Questions à traiter
• 1. Dans le texte sur Denyse Weiller, citez le passage qui commence aux mots « J’aimais les heures » et qui s'arrête après « instituer le dialogue. ».
• 2. D'après le texte sur Denyse Weiller, à quel rythme les élèves devaient-ils préparer une dissertation ?
• 3. Poursuivez le texte sur Denyse Weiller juste après sa dernière phrase.

Extrait du texte
________________________________________

Ainsi le professeur de philosophie navigue-t-il entre deux écueils : l’illusion d’un discours qui aurait réponse à tout - l’histoire de la pensée humaine fourmille de tels discours - et le sentiment de son impuissance devant la quantité de connaissances à acquérir et à relier de manière cohérente. Denyse Weiller était consciente de la difficulté et la surmontait. Avec ténacité et goût pour l’activité de l’esprit, elle n’a cessé de s’informer, lisant, écoutant, se tenant au courant autant que possible des recherches en cours, tout particulièrement dans les sciences de la vie, de la psychologie, de la psychanalyse, de l’éducation, de l’histoire. Elle y était incitée par cet étonnement, cette « admiration» (au sens que Descartes, qu’elle aimait tant, donne à ce terme) qui fait voir le monde et toute chose avec l’attention d’un regard neuf, surpris, intéressé, interrogatif. Avec ces matériaux et cet esprit, elle a construit un cours de philosophie ordonné, cohérent, tenant par l’unité d’un style philosophique de réflexion critique qui se retrouvait de chapitre en chapitre et qui était tout à fait conscient de lui-même, modestement conscient de lui-même, sans jamais refermer les questions sur des solutions dogmatiques. « Je n’apporte pas de solutions-miracles : les phénomènes humains sont toujours plus complexes et plus compliqués qu’on ne saurait dire : la plupart des analyses - pour ne pas dire toutes - laissent échapper quelque chose » (Psychologie et Enseignement, Armand Colin, Paris, 1988, tome I, p. 51, 2 tomes de 144 pages chacun). [Haut de la page ]
3 - « Je me suis rarement senti aussi libre avec ou devant quelqu’un »
J’aimais les heures passées dans la classe de Denyse Weiller. Elles avaient du contenu et de la tenue ; on s’y sentait devenir intelligent. Elles donnaient envie de les prolonger par la lecture - l’internat offrait cette possibilité et il n’y avait pas de télévision ! - et, je l’avoue quitte à paraître ridicule, par la dissertation (une par quinzaine) qu’il fallait préparer, qui obligeait à développer une question, à ordonner une analyse, une argumentation et une contre-argumentation, à se mettre à la place de l’autre pour considérer sa propre pensée du dehors, à découvrir que ce que l’on croyait penser était à repenser, ce qu’on avait écrit à récrire. L’enseignement de la philosophie m’a toujours paru inséparable de l’exercice de dissertation grâce auquel on peut donner la parole aux divers discours possibles qui habitent l’individu ou la communauté et donc instituer le dialogue.

________________________________________

Jeu de données
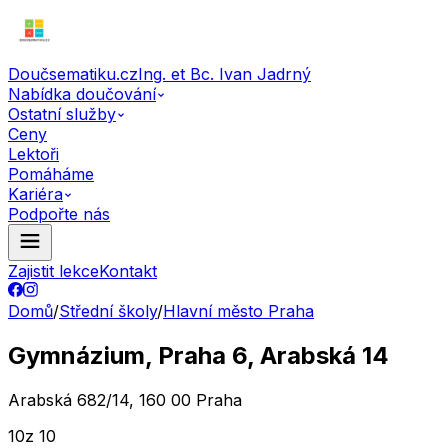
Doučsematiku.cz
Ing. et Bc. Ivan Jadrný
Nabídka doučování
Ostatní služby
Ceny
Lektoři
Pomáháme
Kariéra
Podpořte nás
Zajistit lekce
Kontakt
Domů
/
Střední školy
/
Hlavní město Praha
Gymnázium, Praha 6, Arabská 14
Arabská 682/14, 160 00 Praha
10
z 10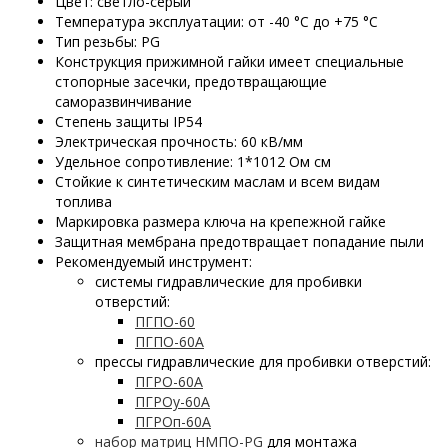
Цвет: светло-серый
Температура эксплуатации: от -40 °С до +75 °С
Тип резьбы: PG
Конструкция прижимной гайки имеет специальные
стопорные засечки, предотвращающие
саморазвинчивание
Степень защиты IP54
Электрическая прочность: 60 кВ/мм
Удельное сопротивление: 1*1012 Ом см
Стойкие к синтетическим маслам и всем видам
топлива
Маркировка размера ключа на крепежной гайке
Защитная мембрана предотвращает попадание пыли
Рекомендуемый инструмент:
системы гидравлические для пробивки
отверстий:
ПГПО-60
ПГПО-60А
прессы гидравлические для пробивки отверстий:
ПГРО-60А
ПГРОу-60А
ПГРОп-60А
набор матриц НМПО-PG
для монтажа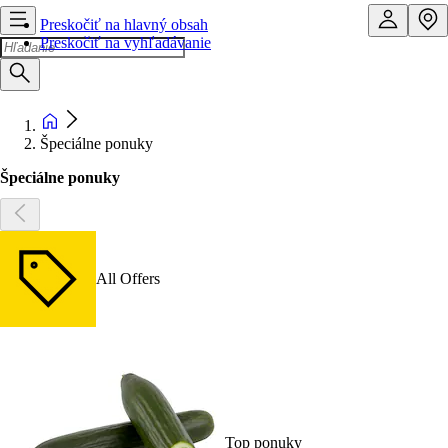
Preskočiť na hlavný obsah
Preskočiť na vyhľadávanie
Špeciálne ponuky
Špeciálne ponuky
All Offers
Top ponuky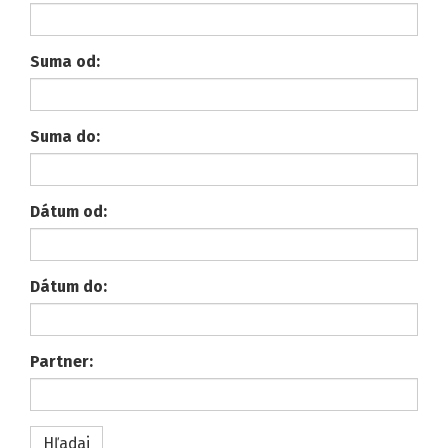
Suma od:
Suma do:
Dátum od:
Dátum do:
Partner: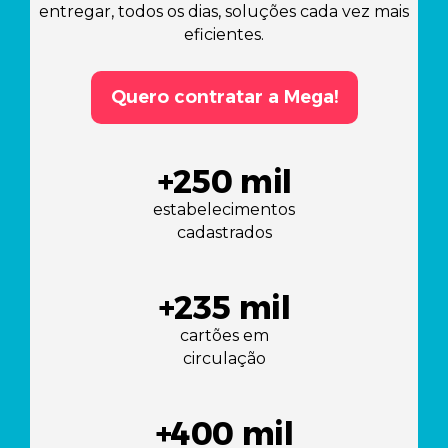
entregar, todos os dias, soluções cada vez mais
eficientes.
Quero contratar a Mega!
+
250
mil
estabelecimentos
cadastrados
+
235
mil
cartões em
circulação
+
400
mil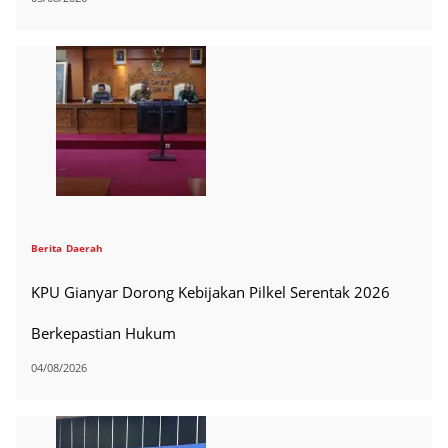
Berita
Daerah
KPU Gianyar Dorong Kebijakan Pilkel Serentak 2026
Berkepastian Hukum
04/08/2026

________________________________________

Réponses attendues
• 1.
J’aimais les heures passées dans la classe de Denyse Weiller. Elles avaient du contenu et de la tenue ; on s’y sentait devenir intelligent. Elles donnaient envie de les prolonger par la lecture - l’internat offrait cette possibilité et il n’y avait pas de télévision ! - et, je l’avoue quitte à paraître ridicule, par la dissertation (une par quinzaine) qu’il fallait préparer, qui obligeait à développer une question, à ordonner une analyse, une argumentation et une contre-argumentation, à se mettre à la place de l’autre pour considérer sa propre pensée du dehors, à découvrir que ce que l’on croyait penser était à repenser, ce qu’on avait écrit à récrire. L’enseignement de la philosophie m’a toujours paru inséparable de l’exercice de dissertation grâce auquel on peut donner la parole aux divers discours possibles qui habitent l’individu ou la communauté et donc instituer le dialogue.

• 2. Une par quinzaine.

• 3.
J’ai éprouvé pour Denyse Weiller, mon professeur de philosophie, un sentiment de respect, d’affection timide et de gratitude. Je lui suis reconnaissant de sa retenue, de la distance bienveillante qu’elle gardait, nous préservant de tout excès d’affectivité dans notre relation à elle. Sa réserve n’était pas froideur ou désintérêt. Elle était méditée et voulue. On peut le vérifier en lisant les chapitres 3, 4, 5 du tome I de son livre, Psychologie et enseignement, dont les titres parlent d’eux-mêmes : « L’identification. Introjection et projection », « L’affectivité dans la classe. Transfert et contre-transfert en psychanalyse. La neutralité bienveillante », « Aliénation, liberté, libération ». Nous l’avons donc quittée à la fin de l’année, reconnaissants de ce qu’elle nous avait apporté, mais autonomes par rapport à elle.
Je l’ai revue deux ans plus tard à Douai. Je souhaitais lui dire que je m’étais dirigé vers les études de philosophie, mais l’entrevue « neutre et bienveillante » n’a pas eu de lendemain. Une tentative ultérieure m’apprit qu’elle avait quitté Douai, qu’elle devait être directrice de l’ENF de Coutances (où, je devais l’apprendre bien plus tard par ses Mémoires, elle a connu une épreuve extraordinaire, le curé de Coutances ayant réussi à « convertir » six normaliennes qui, après des séances de prière nocturne dans les douches, sont entrées au couvent !). Plus tard encore, j’ai tenté de la retrouver, sans résultat ; son téléphone était sur liste rouge. J’ai dû à regret me contenter du souvenir, conscient d’avoir eu la chance de rencontrer un professeur de philosophie remarquable, demeuré pour moi un modèle.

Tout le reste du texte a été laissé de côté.